Es ist unklar, ob EMF die Wirkung von ENU verstärkt (Kokarzinogenität) oder ob ENU unabhängig von EMF Tumore verursacht, die dann später durch EMF in ihrem Wachstum gefördert werden (Tumorpromotion). Eine Nachfolgestudie soll beide Prozesse trennen und vorerst klären, ob EMF die Aufnahme und/oder Wirkung des Kanzerogens (ENU) in utero fördert. Dafür sollen trächtige weibliche Mäuse wie in den beiden vorangegangenen Studien in einem engen Zeitfenster vor und nach der Verabreichung von ENU mit den Expositionsintensitäten 0,04 W/kg und 0,4 W/kg exponiert sowie scheinexponiert werden.
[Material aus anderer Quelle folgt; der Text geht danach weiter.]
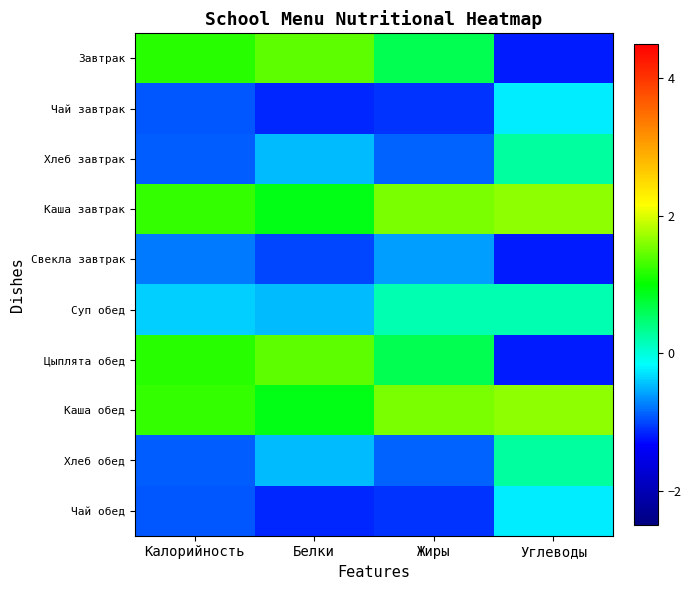

How many data points does each series have?

4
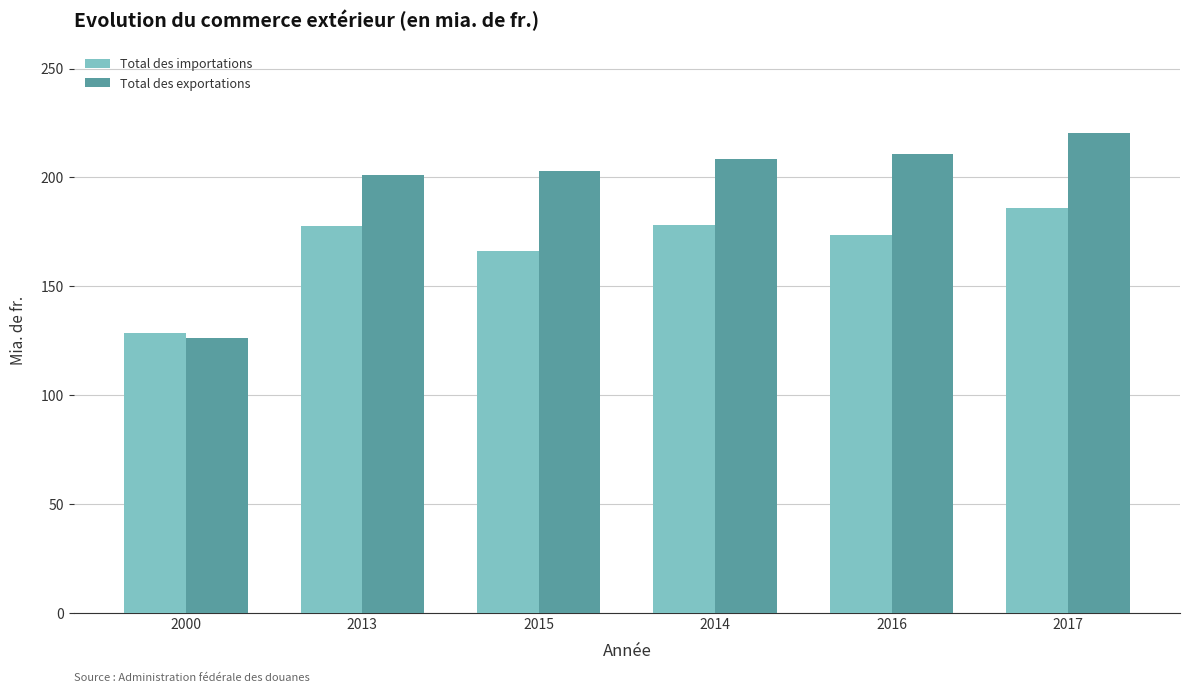

Count the number of categories in the chart.

6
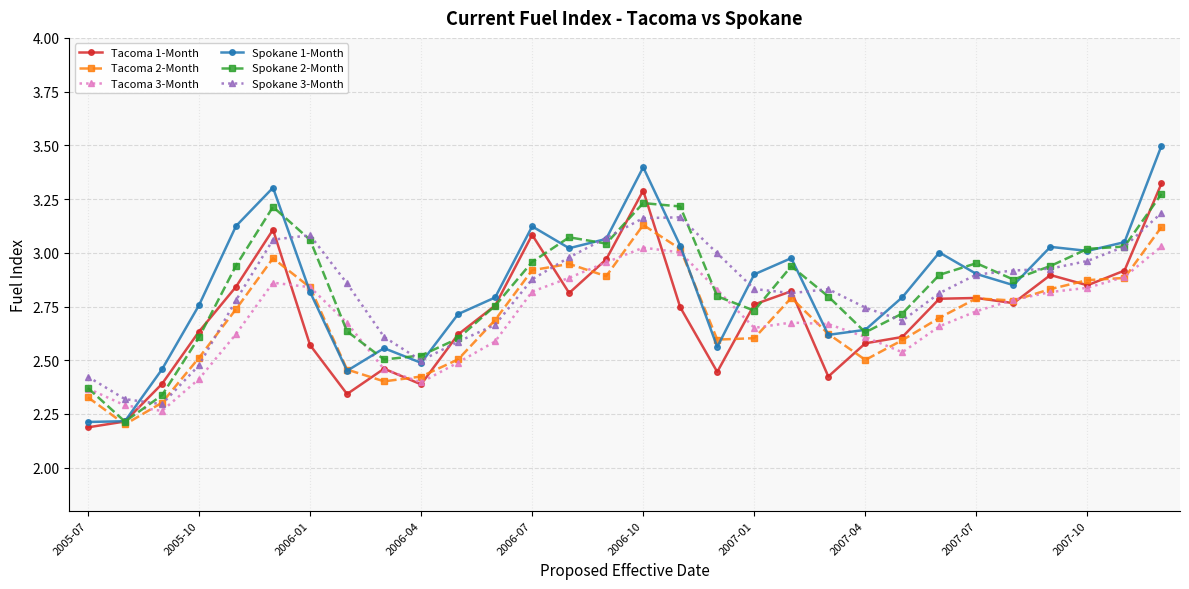

True or false: Tacoma 1-Month has more than 0 interior local peaks.

True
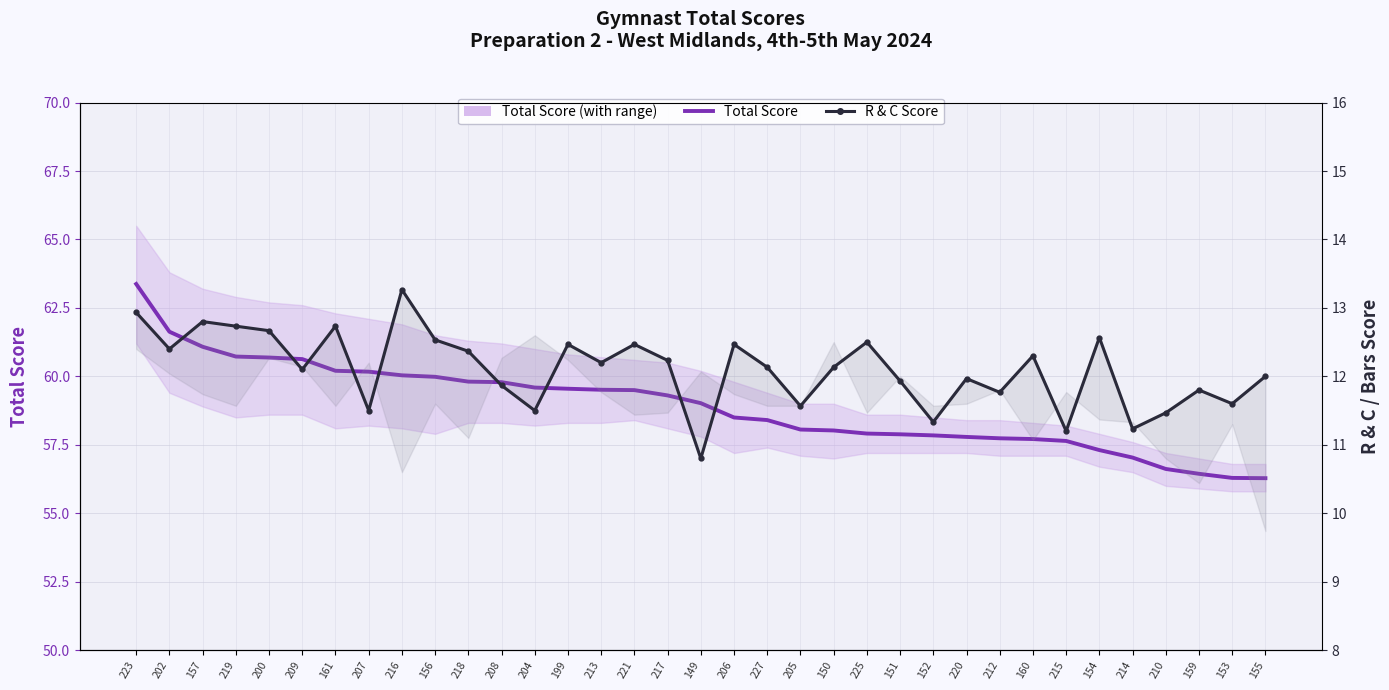

The value of Total Score at 220 is 57.8. True or false?

True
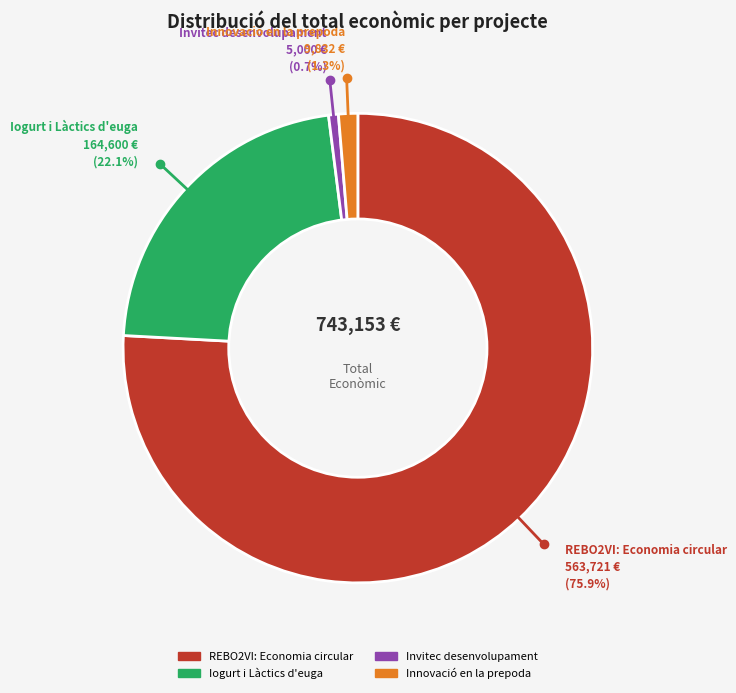

To the nearest percent, what portion does Iogurt i Làctics d'euga represent?

22%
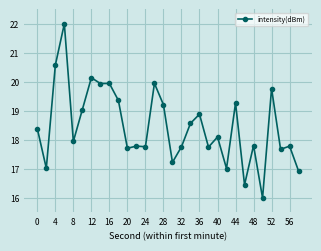

What is the average value?

18.5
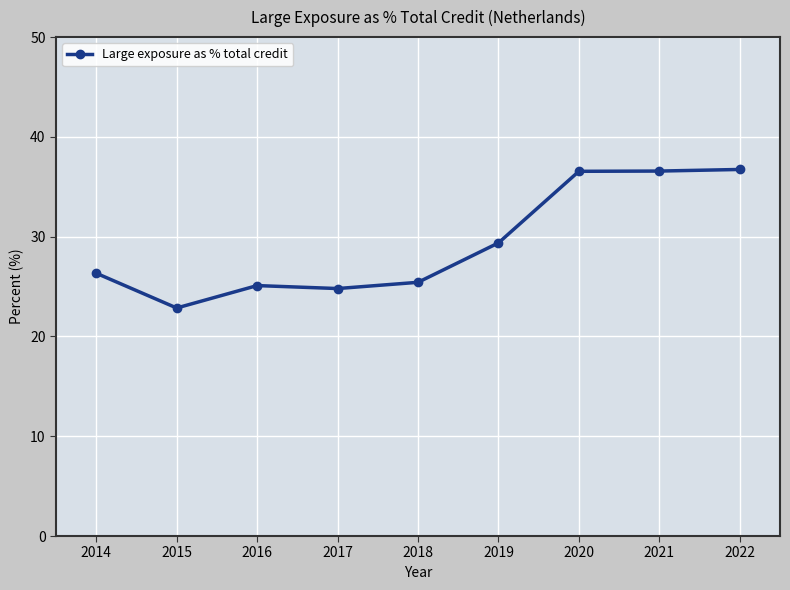

What is the value of the 8th point from the left?

36.6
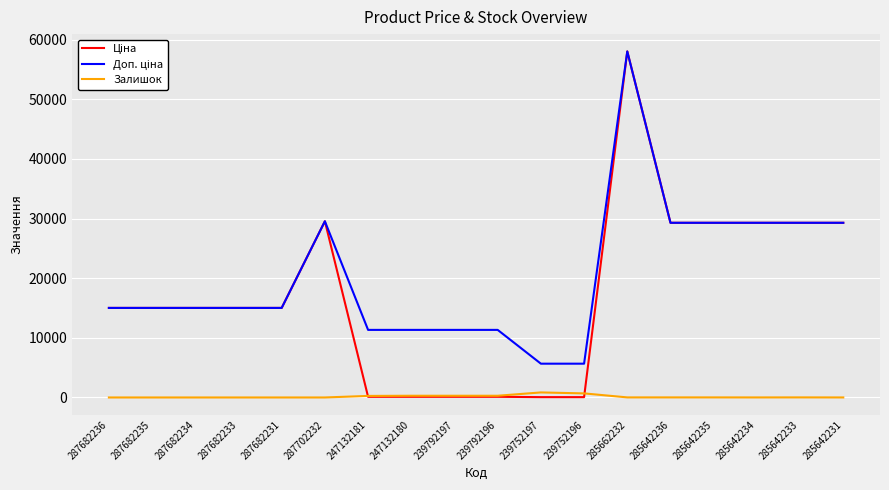

The Залишок series shows 290.0 at 247132180. True or false?

True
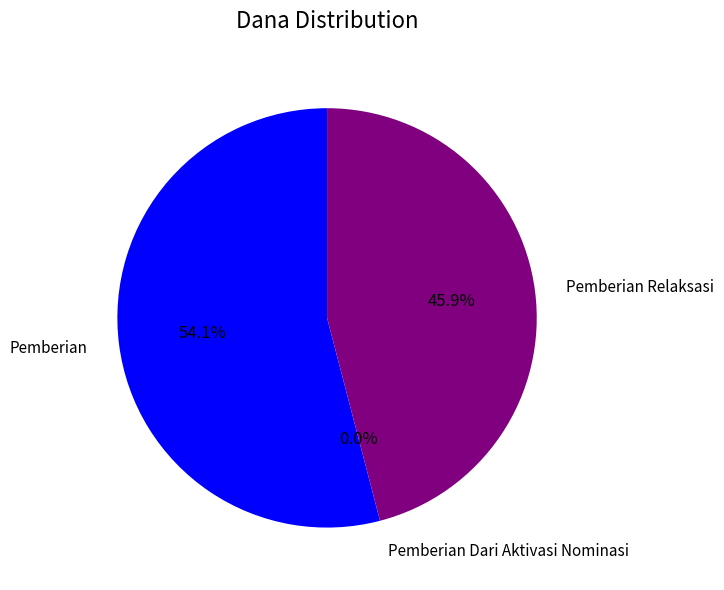

Which series changed the most between 13 and 14?

Pemberian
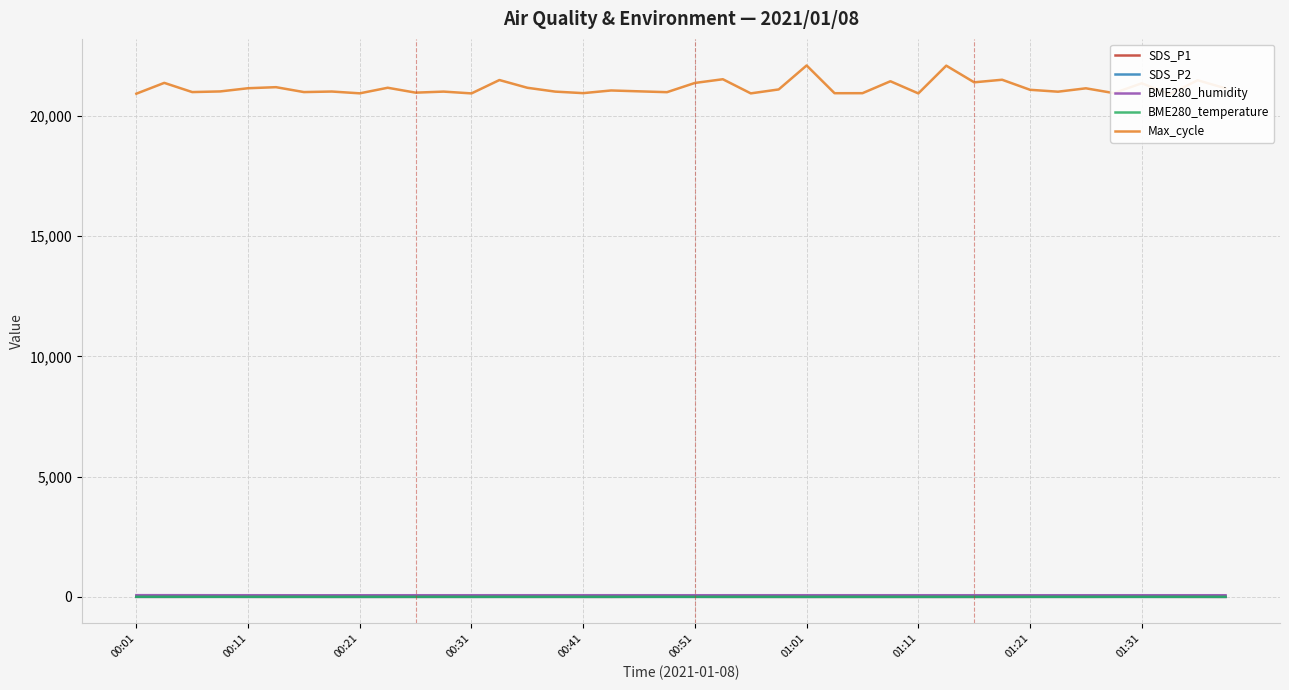

At which category does the chart reach its peak across all series?

01:01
Die Temperatur und der metabolische Umsatz der Tiere sollen während der Exposition kontrolliert werden.

Die Aufnahme von ENU im Gewebe der Föten sowie der Verlauf der Reparaturprozesse sollen innerhalb der ersten 24 - 48 Stunden nach der Gabe von ENU untersucht werden. Die Wirksamkeit von ENU soll im Gehirn, Leber und Lunge der Föten anhand der DNA-Schädigung organspezifisch quantitativ bestimmt werden.

Die Nachfolgestudie soll am 1. Januar 2016 starten, die Laufzeit ist auf 15 Monate veranschlagt.